Around this same time, “Desperate Housewives” premiered on ABC. I immediately watched, because it had not one but TWO “Melrose Place” alums: Marcia Cross and Doug Savant. I was hooked on this show that seemed equally inspired by “Knots Landing” drama, John Waters’ campiness and “Twin Peaks”-style darkness.

As it became apparent that this would be the last season, I came up with several graphic possibilities for the end of “Desperate Housewives.” The idea of viewing the show in a broader context seemed most appealing, because I knew that something too focused on the show wouldn’t get any play. I began to wonder how the ladies of Wisteria Lane fit in with “Golden Girls” and “Sex And The City.”

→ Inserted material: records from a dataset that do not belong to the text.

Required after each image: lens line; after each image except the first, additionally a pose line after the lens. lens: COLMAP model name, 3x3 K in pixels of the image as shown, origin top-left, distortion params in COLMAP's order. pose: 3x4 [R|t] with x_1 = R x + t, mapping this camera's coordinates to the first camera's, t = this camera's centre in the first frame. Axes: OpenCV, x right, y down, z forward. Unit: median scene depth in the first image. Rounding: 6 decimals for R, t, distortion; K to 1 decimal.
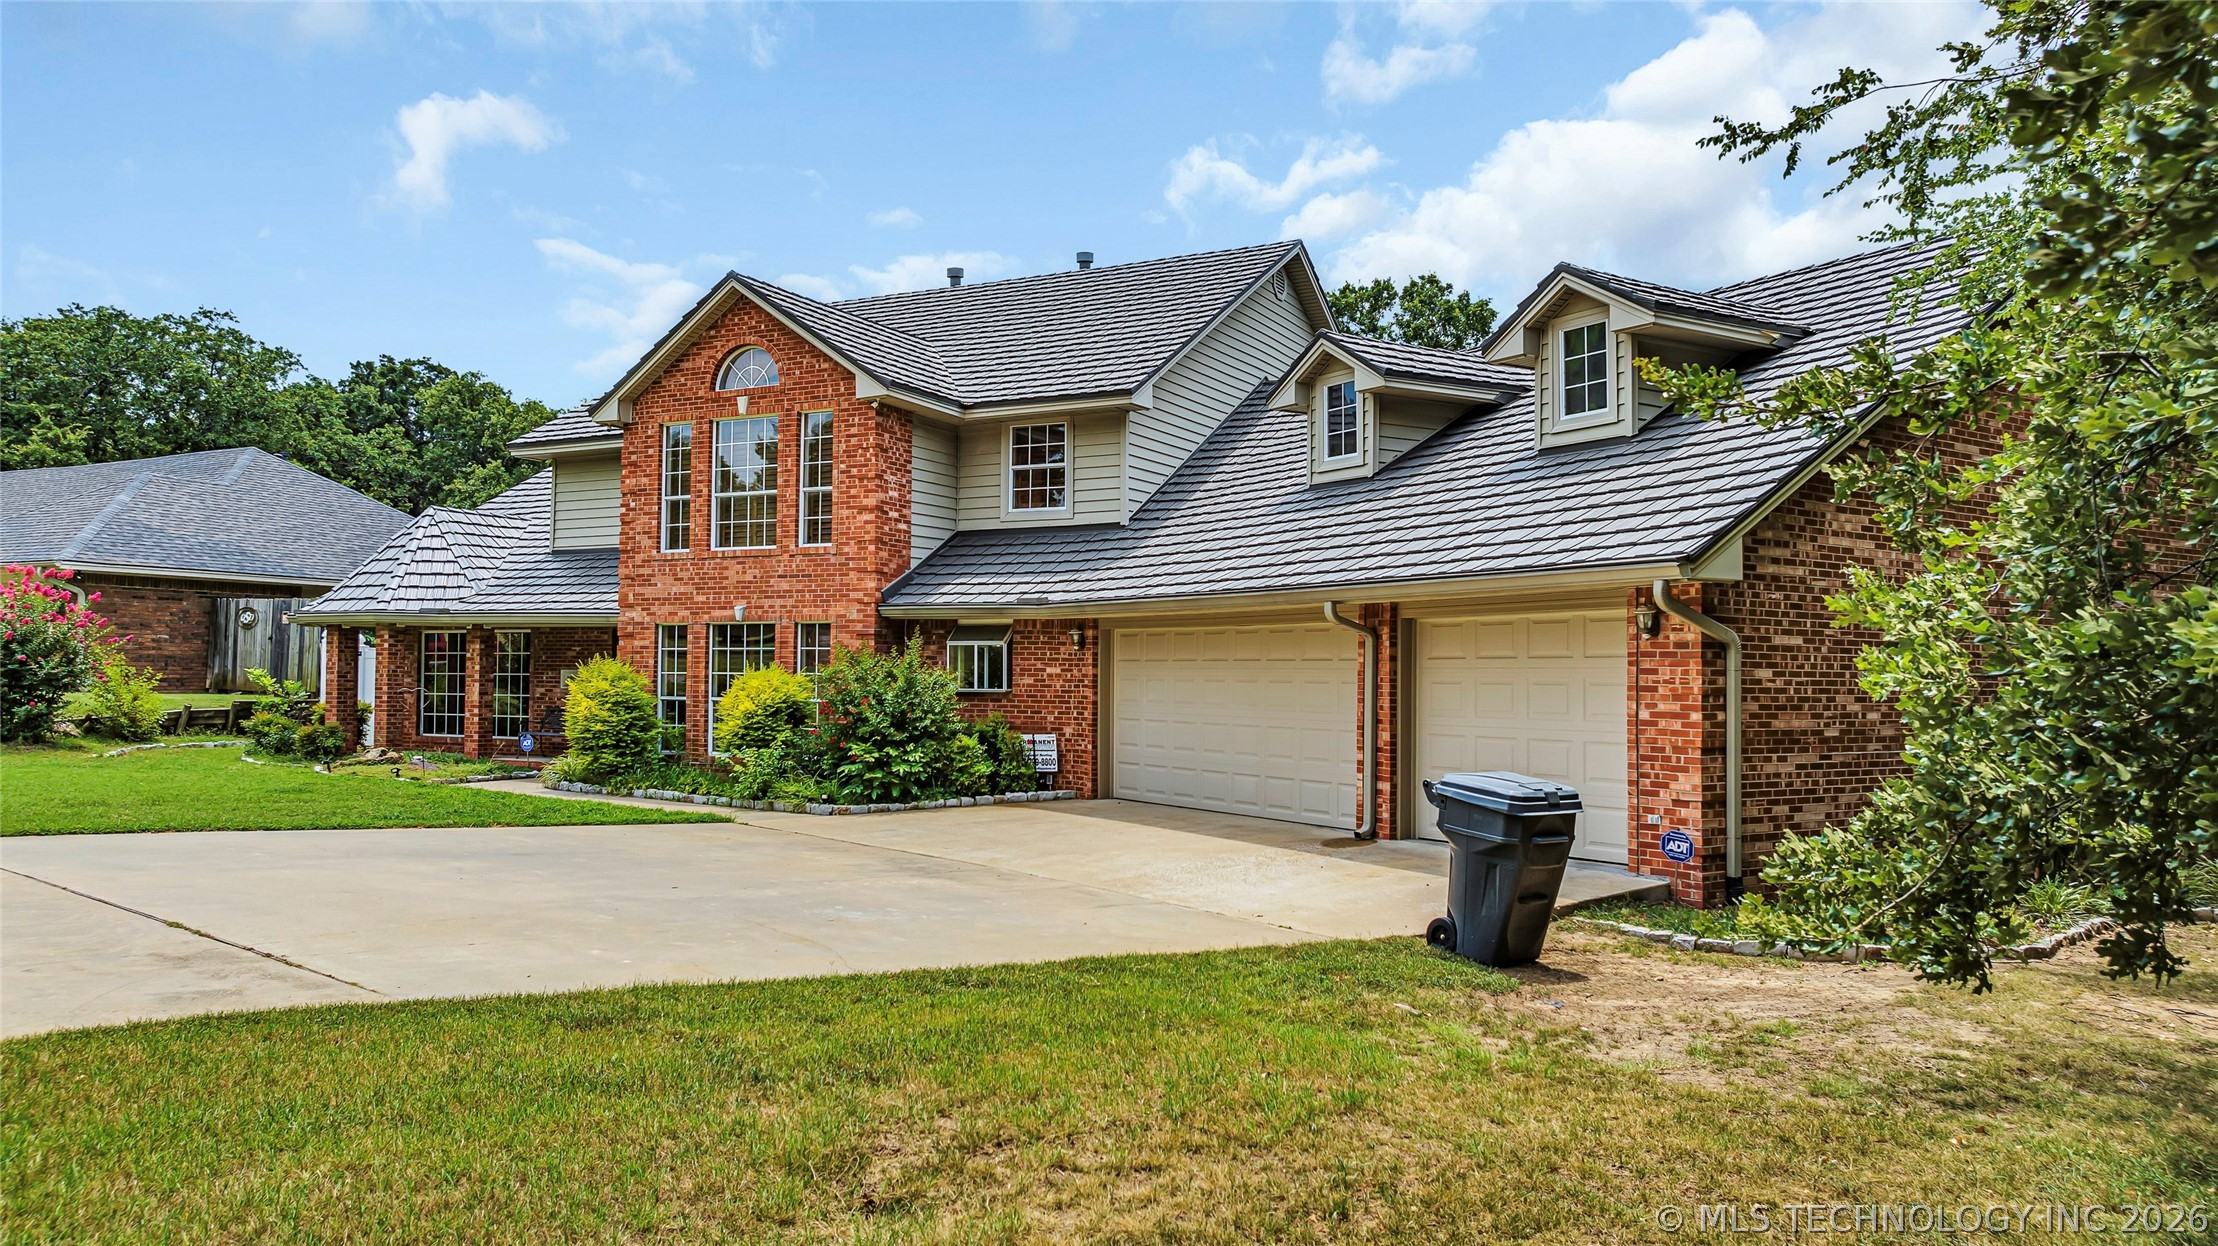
lens RADIAL K [[1582.5, 0, 1109.0], [0, 1582.5, 623.0], [0, 0, 1]] dist [-0.022310, -0.001181]
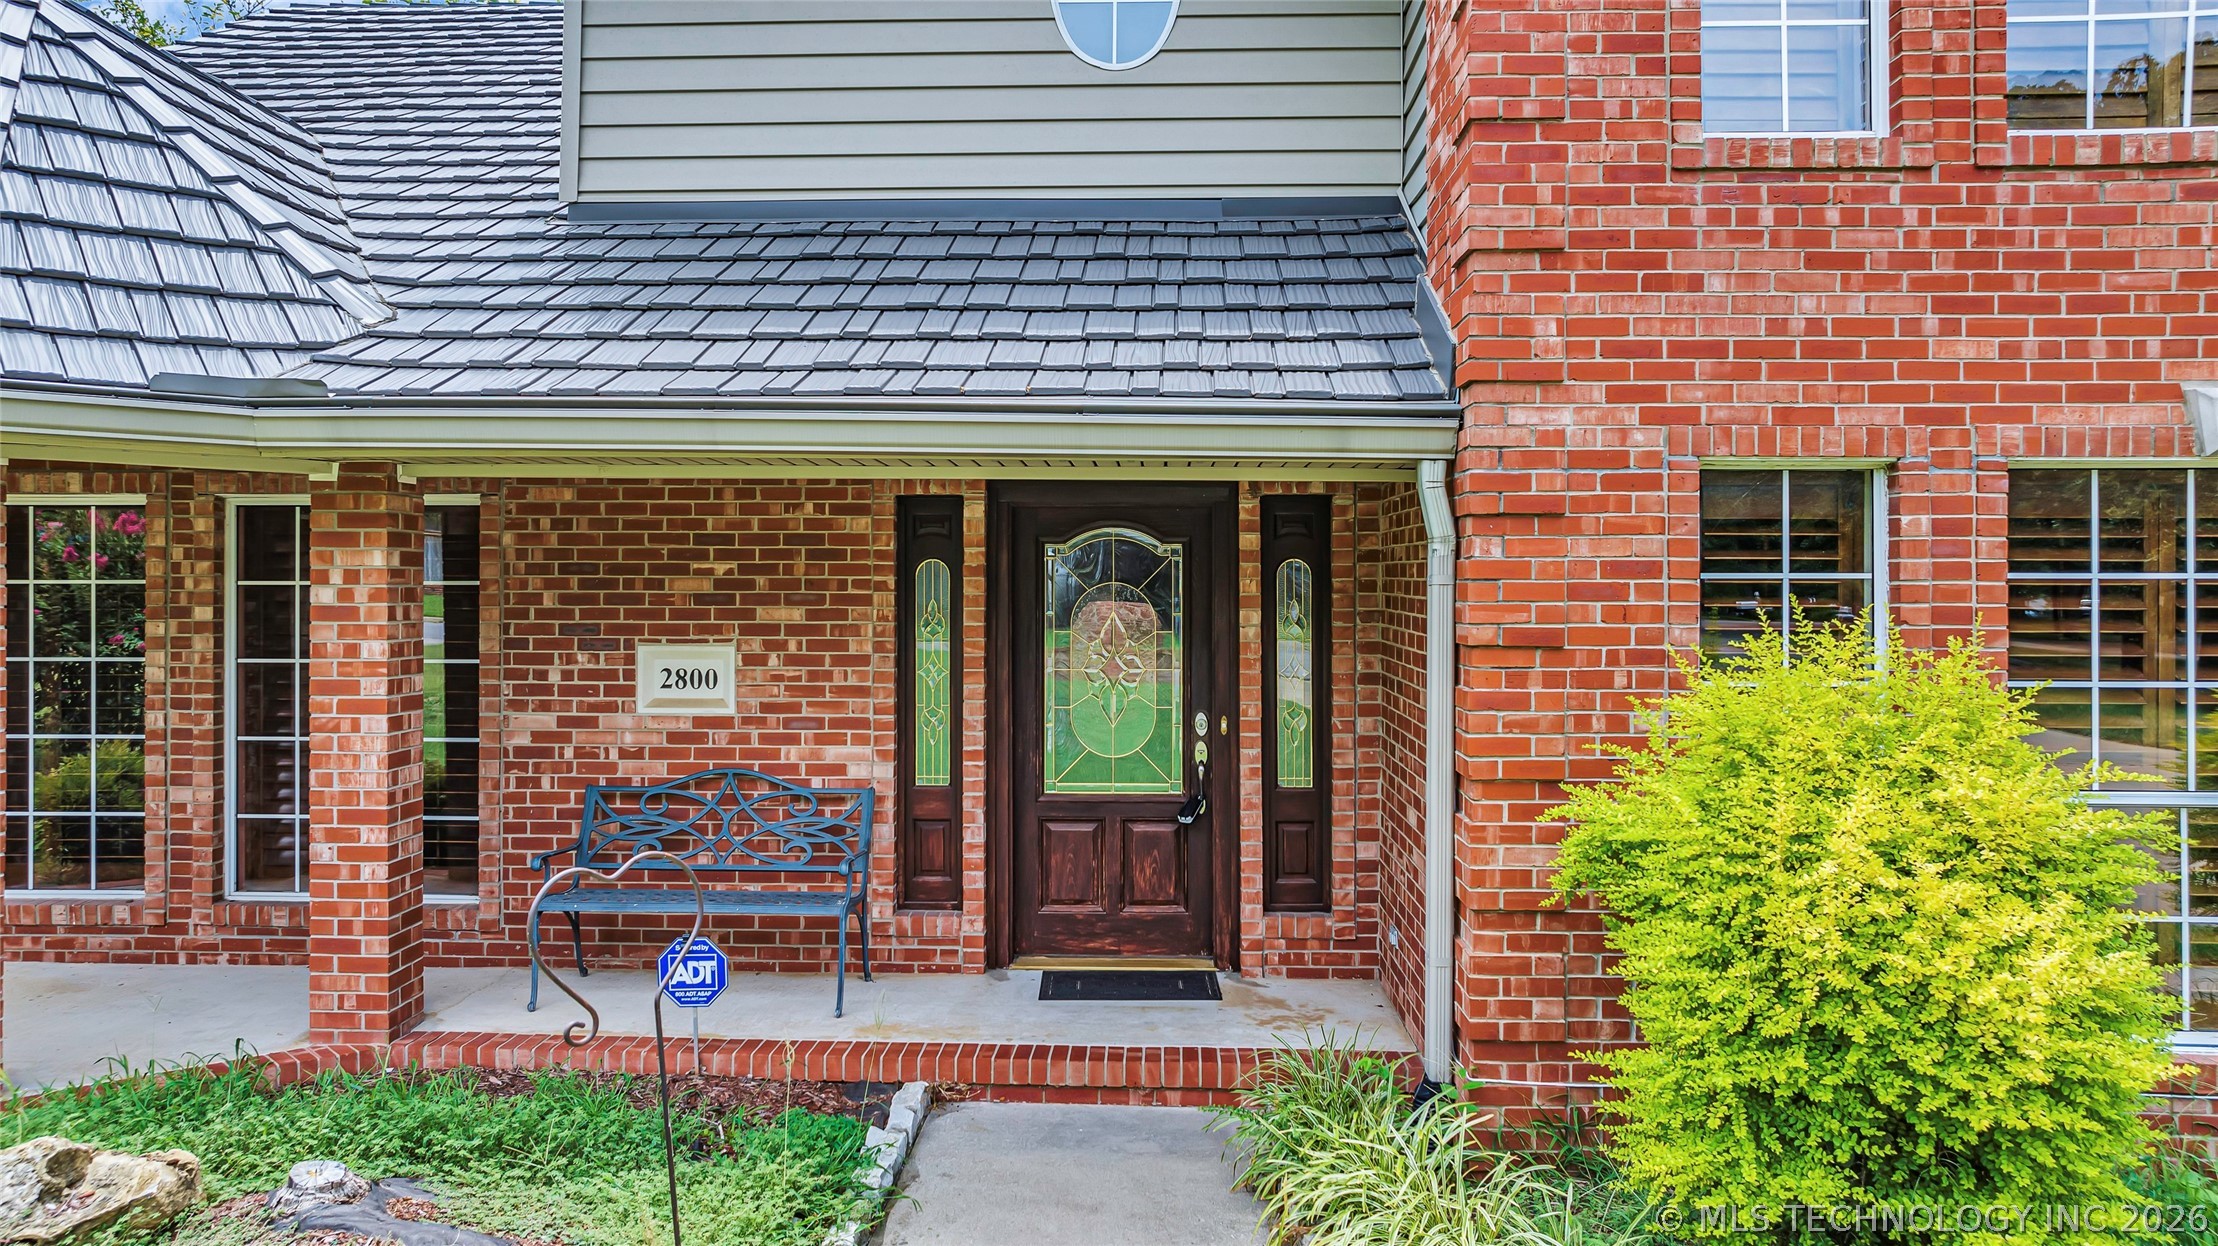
lens RADIAL K [[1603.6, 0, 1125.0], [0, 1603.6, 586.7], [0, 0, 1]] dist [-0.018101, -0.002634]
pose [[0.900393, -0.005829, 0.435039, -0.470874], [-0.010502, 0.999328, 0.035124, 0.011269], [-0.434951, -0.036194, 0.899726, 0.862401]]
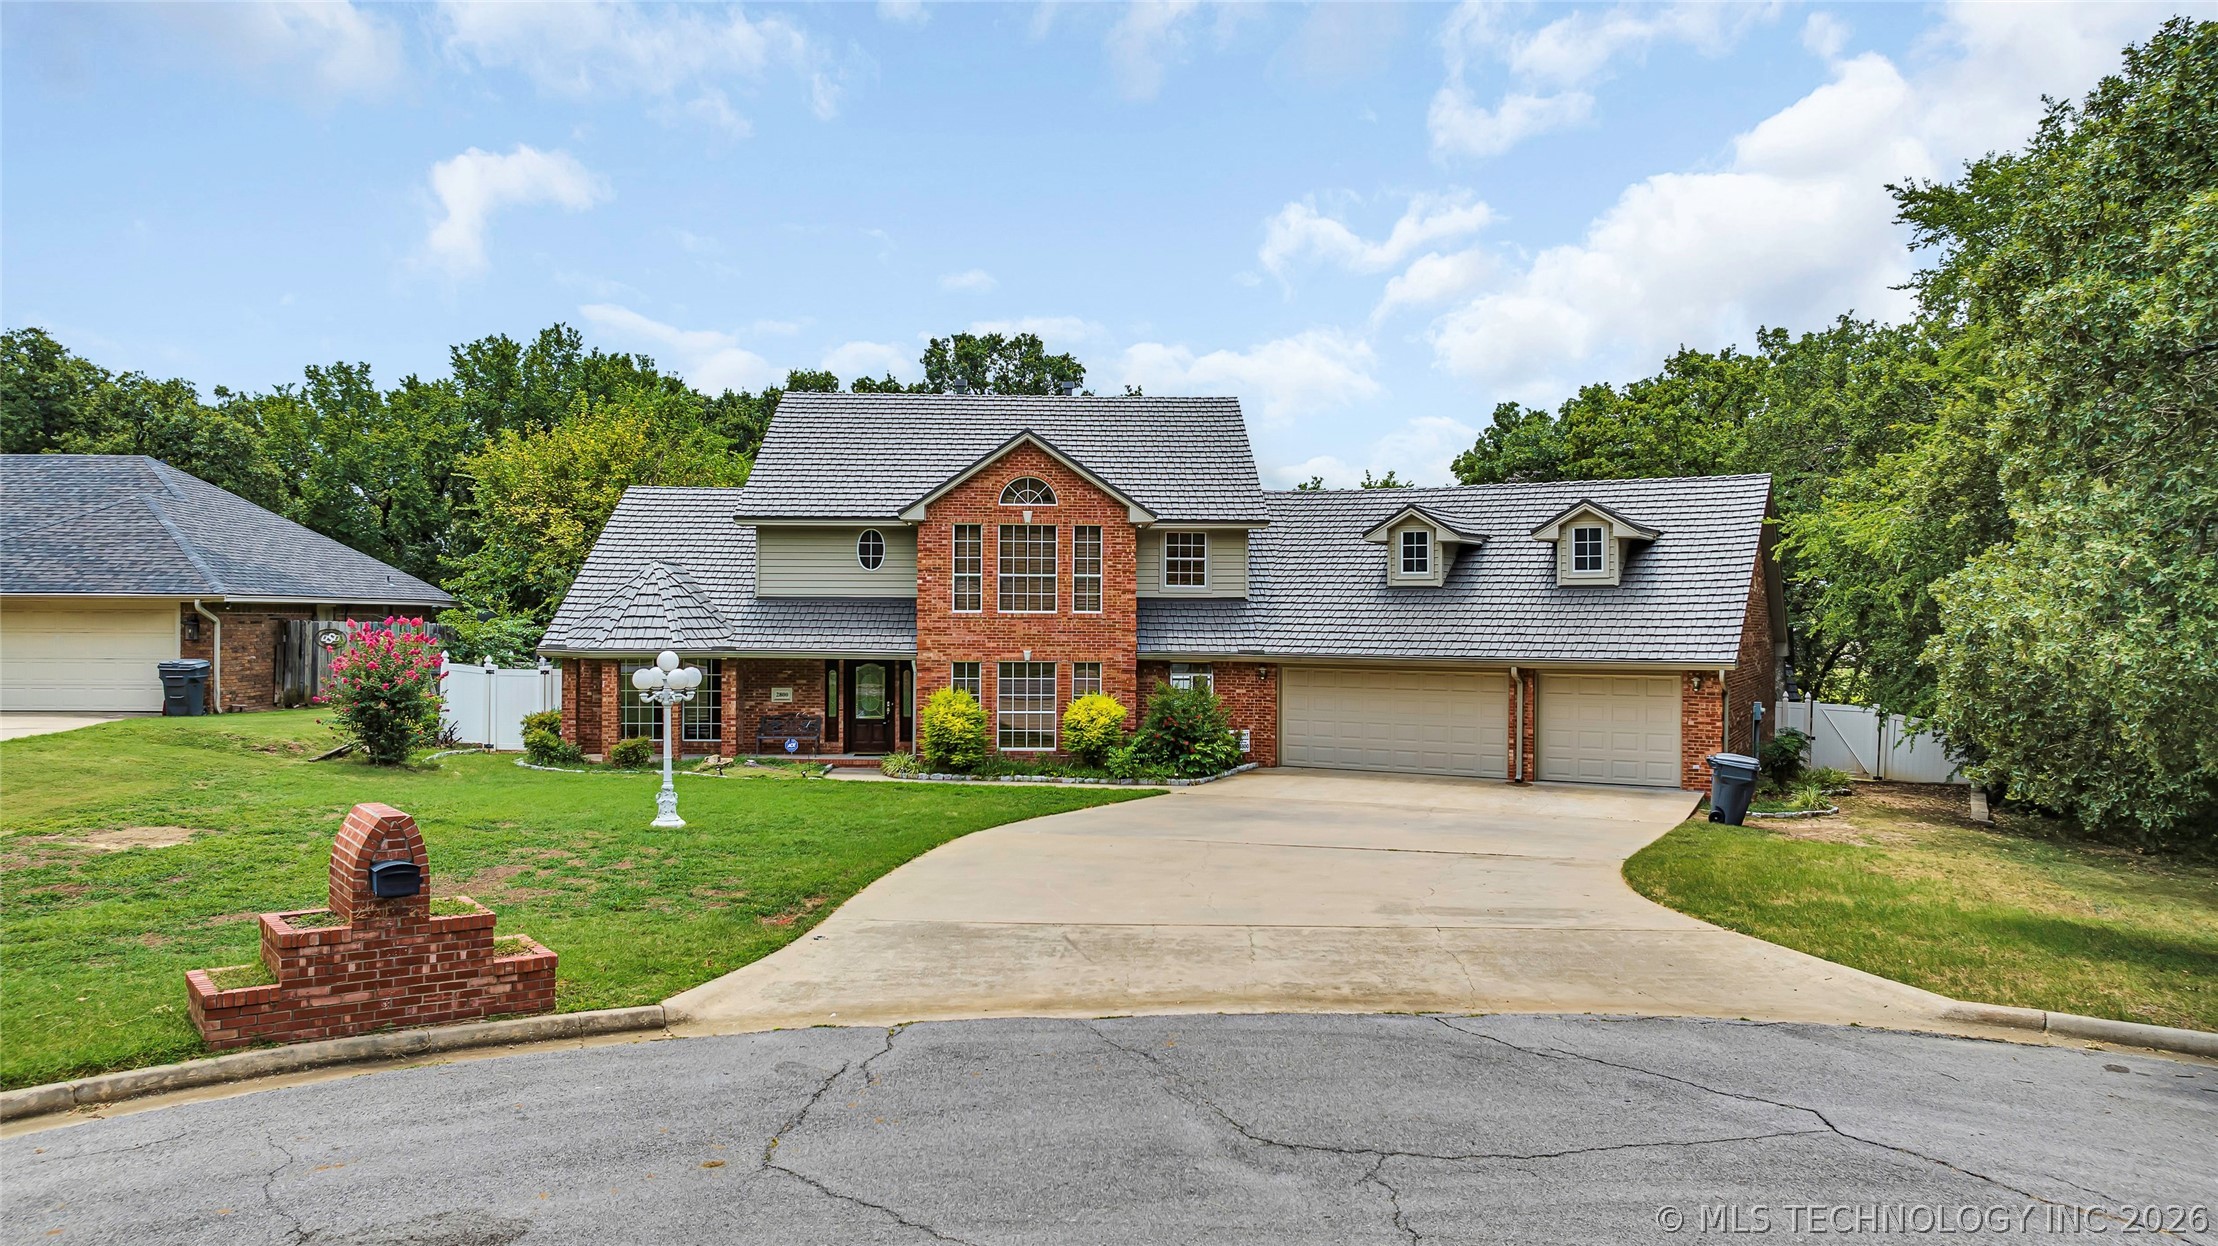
lens RADIAL K [[1582.5, 0, 1109.0], [0, 1582.5, 623.0], [0, 0, 1]] dist [-0.022310, -0.001181]
pose [[0.865653, -0.007062, 0.500594, -0.921475], [-0.015993, 0.999000, 0.041748, -0.101462], [-0.500389, -0.044145, 0.864675, -0.343992]]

I floated the idea to a few people to test their interest. The debates were pretty good, and I realized I had a winner on my hands. I didn’t know if it would be something that the Boston Globe wanted, so I initially pitched it to Boston.com. I ended up getting several e-mails that indeed this could have a home in print and online.

FITTING IT ALL IN

The more I talked with editors, it was apparent that we could use several shows in this graphic. “Designing Women” had a similar formula, as did Betty White’s new show, “Hot In Cleveland.” “Girlfriends” and “Living Single” seemed to line up with this, as did “Noah’s Arc,” which was about four gay black men in Los Angeles. But if used shows about men, would we also use “Entourage”? It could become very unwieldy.

The solution was to run six in print. We cut “Hot In Cleveland” from the print version and instead used “Girls” as the modern show. But we kept “Hot In Cleveland” for the web versions. Michael Brodeur took my original text and punched it up, giving it some flair and humor. I had never seen “Girls,” so he helped identify which categories fit which characters.

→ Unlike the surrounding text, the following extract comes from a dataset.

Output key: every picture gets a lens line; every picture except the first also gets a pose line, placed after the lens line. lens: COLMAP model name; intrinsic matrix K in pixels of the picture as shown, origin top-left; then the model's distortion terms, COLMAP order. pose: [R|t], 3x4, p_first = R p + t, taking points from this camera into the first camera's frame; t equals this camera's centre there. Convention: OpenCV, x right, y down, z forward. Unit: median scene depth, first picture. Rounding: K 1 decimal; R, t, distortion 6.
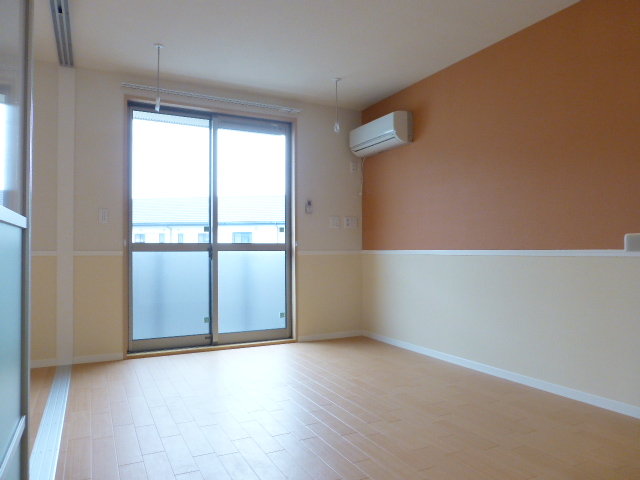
lens RADIAL K [[471.1, 0, 318.1], [0, 471.1, 238.5], [0, 0, 1]] dist [-0.001656, -0.021938]
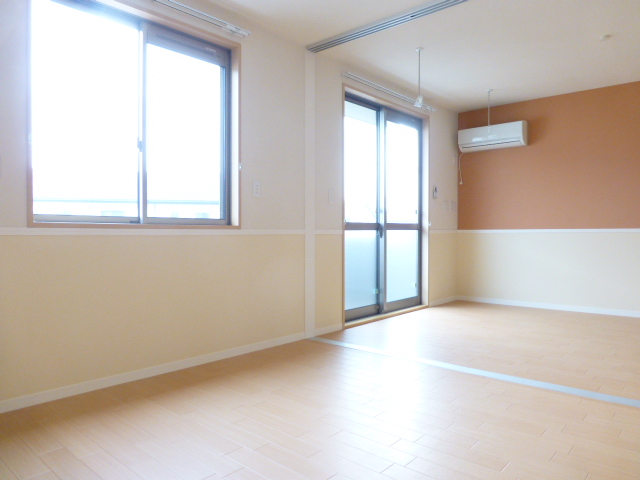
lens RADIAL K [[471.1, 0, 319.4], [0, 471.1, 240.2], [0, 0, 1]] dist [-0.001656, -0.021938]
pose [[0.923343, -0.006099, 0.383927, -0.758570], [-0.010850, 0.999060, 0.041965, 0.005212], [-0.383822, -0.042914, 0.922410, 0.023732]]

I created two web versions, because this would live on both BostonGlobe.com and Boston.com. The sites have different palettes and styles, of course, but there’s another hitch. I had to design the BostonGlobe.com version responsively, meaning that I had to make sure it could be viewed (and readable!) on any browser, on any platform, on any screen, at any size.

You saw the chart at the top of the page. How can that be read on a mobile device?

Here’s how one of the TV shows would appear on the iPhone’s portrait view of the BostonGlobe.com version:


And here’s how a show would look in the iPhone’s landscape view, or on some tablets:

On larger screens, it appeared the way it did in print: as a full grid.